## Extracted data
______

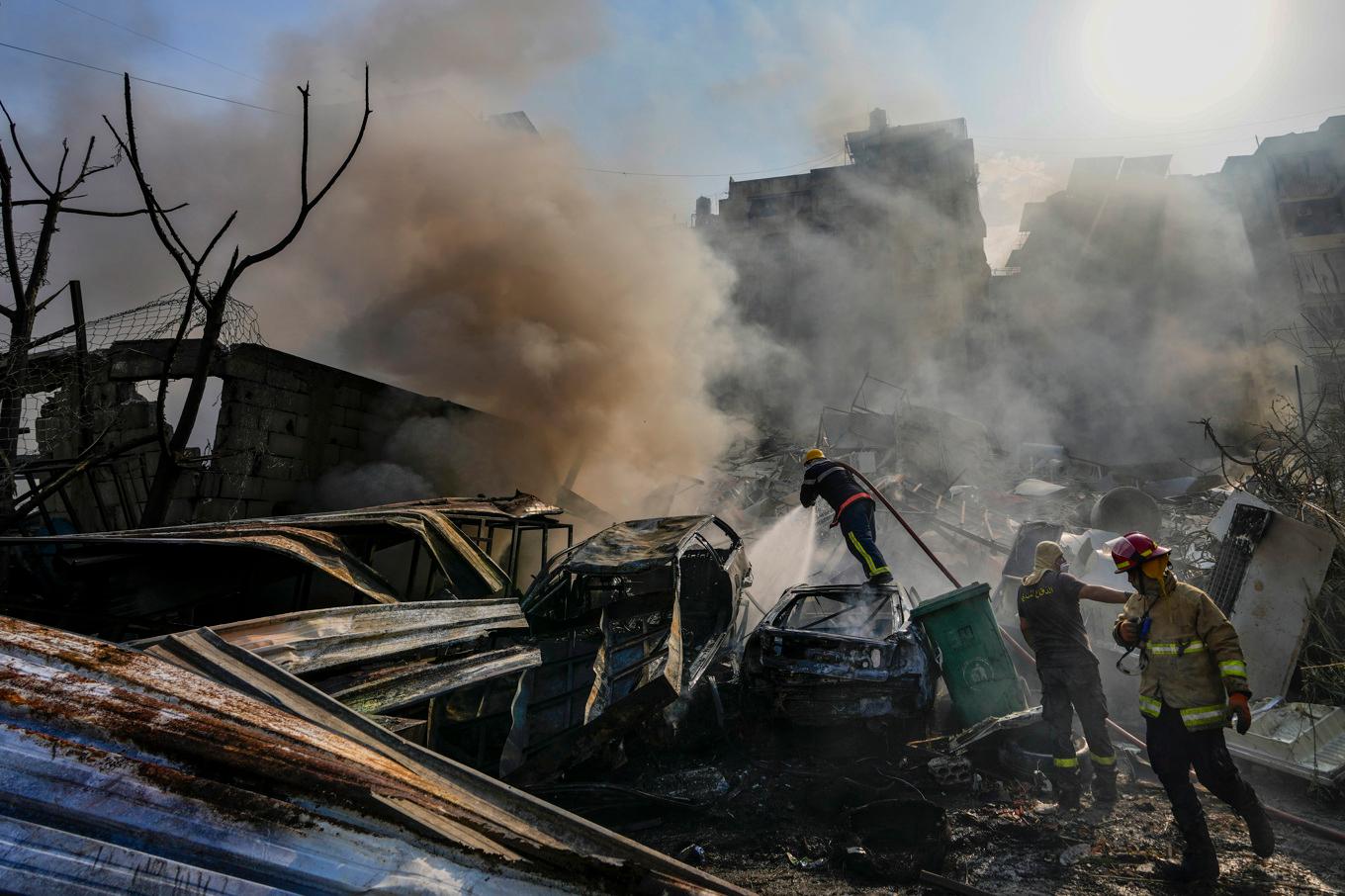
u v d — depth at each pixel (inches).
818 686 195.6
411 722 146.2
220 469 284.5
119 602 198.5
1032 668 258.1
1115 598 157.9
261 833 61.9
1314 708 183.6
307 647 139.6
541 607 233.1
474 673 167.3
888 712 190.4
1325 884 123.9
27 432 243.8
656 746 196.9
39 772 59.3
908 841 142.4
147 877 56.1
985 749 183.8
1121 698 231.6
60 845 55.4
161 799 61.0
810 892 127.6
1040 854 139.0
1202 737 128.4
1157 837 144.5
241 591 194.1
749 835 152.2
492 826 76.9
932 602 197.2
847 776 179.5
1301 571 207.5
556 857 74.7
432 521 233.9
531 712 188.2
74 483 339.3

______

## Aim of the task
Nothing but the listing, copied exactly and stripped of its images, should appear in the response.

## Written response
u v d — depth at each pixel (inches).
818 686 195.6
411 722 146.2
220 469 284.5
119 602 198.5
1032 668 258.1
1115 598 157.9
261 833 61.9
1314 708 183.6
307 647 139.6
541 607 233.1
474 673 167.3
888 712 190.4
1325 884 123.9
27 432 243.8
656 746 196.9
39 772 59.3
908 841 142.4
147 877 56.1
985 749 183.8
1121 698 231.6
60 845 55.4
161 799 61.0
810 892 127.6
1040 854 139.0
1202 737 128.4
1157 837 144.5
241 591 194.1
749 835 152.2
492 826 76.9
932 602 197.2
847 776 179.5
1301 571 207.5
556 857 74.7
432 521 233.9
531 712 188.2
74 483 339.3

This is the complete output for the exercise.